応力(Stress)と変形量(Strain)のグラフは応力-ひずみ曲線S-Sカーブと呼ばれ、高分子材料に限らず、金属をはじめさまざまな材料の特性の評価に使われます。固いのか柔らかいのか?伸びるのか脆いのか?が一目でわかります。

また例えば材料の厚みが厚いと同じ荷重をかけても変形量は小さくなるので、他の材料と比べるためには荷重を試料の断面積で割り算して圧力の単位で応力を計算します。

 材料を上下に引張る試験が引張試験です。その最大応力を引張強さといいます。逆に上下から押す試験は圧縮試験といい、最大応力は圧縮強さです。

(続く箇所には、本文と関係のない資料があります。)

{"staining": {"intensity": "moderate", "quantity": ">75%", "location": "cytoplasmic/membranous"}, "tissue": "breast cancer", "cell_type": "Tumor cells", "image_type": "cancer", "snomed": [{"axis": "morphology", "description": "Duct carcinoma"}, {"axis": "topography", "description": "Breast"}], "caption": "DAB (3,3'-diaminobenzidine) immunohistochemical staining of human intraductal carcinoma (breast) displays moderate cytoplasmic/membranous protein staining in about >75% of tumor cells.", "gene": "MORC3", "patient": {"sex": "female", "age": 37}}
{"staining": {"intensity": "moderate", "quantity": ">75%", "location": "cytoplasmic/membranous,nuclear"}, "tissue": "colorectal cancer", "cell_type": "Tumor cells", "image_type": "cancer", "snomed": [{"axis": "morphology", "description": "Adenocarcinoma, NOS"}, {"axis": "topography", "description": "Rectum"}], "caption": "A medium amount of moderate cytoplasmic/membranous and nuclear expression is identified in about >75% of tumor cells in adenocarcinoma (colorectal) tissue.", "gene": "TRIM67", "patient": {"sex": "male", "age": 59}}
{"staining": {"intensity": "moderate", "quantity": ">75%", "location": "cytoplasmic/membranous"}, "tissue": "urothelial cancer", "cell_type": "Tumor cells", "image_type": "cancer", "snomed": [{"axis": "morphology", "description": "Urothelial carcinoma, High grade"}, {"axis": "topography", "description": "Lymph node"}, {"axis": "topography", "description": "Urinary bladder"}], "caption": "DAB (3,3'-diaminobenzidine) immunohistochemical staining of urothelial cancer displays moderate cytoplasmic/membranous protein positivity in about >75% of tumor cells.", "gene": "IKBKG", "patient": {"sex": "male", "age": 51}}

高分子の応力は変形させる速さに依存し、一般的に早いほど強さが強くなります。

 高分子は金属に比べて弾性(変形が大きくても元に戻る。反発する。例えばゴム。)に富みます。これは金属が結晶なのに対して高分子が非晶性(電気的にランダムに固まっている状態)のためです。

 機械的性質の応力は大きく3種類、引張り応力、その逆の圧縮応力と材料をずらすときの応力のせん断応力があり、材料を変形させるときにそれぞれの応力が混ざり合って元に戻ろうとします。